Pair of nappies/"Pees" is one of the most inane things I've seen in the puzzle in a while, and the only word I got wrong. I had absolutely no idea "nappies" meant diapers.

I know it's desperately trying to be clever and precious and cutesy and everything, but man is that one awkwardly constructed clue.

Orange 2:32 PM  

DO A DEER: What grown-up Bambi does vis-à-vis Faline.

Anonymous 6:03 PM  

In my world, a D.O.A. deer would be "dead on arrival" to the clinic. But never mind that. I must enter the fray and insist, Mr.

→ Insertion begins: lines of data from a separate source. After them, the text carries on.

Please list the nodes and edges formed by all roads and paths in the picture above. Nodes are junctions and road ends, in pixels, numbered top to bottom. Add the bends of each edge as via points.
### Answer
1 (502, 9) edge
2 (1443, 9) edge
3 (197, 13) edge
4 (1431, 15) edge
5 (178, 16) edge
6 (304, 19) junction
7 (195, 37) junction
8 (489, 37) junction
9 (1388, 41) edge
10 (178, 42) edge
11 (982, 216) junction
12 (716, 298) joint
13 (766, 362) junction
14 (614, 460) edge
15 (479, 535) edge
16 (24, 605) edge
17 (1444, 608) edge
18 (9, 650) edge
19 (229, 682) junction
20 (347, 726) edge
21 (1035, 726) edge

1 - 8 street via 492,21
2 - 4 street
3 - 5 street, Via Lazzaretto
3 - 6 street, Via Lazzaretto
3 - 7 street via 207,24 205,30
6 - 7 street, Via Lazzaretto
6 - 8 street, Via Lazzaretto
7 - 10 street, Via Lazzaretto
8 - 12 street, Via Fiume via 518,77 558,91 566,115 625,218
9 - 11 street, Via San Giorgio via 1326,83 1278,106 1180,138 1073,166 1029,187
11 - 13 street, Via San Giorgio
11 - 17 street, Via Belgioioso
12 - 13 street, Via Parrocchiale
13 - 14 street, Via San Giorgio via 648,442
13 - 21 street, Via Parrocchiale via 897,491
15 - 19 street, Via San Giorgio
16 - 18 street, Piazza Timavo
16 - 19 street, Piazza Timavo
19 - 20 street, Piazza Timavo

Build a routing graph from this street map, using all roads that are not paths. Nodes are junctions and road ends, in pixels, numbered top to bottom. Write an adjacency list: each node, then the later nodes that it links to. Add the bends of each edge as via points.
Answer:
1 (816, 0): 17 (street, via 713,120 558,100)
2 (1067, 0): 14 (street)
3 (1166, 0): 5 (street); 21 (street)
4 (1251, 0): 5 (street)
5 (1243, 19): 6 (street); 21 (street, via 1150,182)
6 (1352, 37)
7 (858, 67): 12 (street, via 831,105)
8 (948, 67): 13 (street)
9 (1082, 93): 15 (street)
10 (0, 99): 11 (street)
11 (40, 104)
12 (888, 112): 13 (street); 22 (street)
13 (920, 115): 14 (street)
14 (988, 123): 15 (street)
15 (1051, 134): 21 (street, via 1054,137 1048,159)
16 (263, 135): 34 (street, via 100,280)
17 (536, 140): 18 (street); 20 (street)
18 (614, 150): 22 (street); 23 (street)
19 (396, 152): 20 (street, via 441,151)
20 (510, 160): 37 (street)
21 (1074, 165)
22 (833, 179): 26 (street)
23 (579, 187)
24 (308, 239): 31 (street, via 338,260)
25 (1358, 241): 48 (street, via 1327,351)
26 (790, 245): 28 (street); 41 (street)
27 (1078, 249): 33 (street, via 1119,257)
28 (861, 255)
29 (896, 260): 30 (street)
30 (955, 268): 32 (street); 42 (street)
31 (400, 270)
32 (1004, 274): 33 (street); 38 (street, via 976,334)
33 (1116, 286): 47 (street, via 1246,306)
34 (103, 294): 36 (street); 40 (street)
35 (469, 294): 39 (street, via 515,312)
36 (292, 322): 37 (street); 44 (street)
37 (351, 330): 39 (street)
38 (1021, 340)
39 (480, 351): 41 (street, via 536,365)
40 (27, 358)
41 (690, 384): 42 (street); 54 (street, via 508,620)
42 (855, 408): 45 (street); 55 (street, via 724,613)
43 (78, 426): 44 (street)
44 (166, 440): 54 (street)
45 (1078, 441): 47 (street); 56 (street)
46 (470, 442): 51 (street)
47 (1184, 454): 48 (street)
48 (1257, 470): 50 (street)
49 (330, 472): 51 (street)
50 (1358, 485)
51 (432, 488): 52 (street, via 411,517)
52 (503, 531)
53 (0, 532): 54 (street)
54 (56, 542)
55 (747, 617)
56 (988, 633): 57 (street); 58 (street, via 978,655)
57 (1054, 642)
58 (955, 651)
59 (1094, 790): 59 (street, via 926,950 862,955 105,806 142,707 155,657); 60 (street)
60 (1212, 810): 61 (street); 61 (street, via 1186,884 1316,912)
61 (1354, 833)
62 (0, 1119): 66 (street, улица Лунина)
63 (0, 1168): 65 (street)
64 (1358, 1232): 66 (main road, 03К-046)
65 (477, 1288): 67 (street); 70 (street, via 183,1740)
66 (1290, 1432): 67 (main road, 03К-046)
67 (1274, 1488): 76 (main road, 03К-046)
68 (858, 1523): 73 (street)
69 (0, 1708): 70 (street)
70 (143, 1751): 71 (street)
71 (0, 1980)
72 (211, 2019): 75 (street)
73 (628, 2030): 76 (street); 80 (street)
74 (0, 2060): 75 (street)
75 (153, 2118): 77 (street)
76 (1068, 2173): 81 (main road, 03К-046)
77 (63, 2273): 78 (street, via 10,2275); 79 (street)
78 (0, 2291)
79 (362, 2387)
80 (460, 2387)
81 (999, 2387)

Barrywep, that ROE is positively NOT just silly crosswordese! One cannot simply say "deer" and have anyone who cares know what you are talking about. There are roe deer, fallow deer, and red deer (which aren't really deer at all, but actually elk) in Europe, not to mention reindeer (also not truly deer, but so very dear to young children worldwide). Here in the west, we have white-tailed deer (white-tails), mule deer (mulies), and black-tailed deer galore. And don't forget the diminutive Key deer.

Anonymous 9:31 PM  

I was looking for a comment on Spader, knowing how you feel about Ally McBeal. Is it just Ally or are all things Kelly reviled??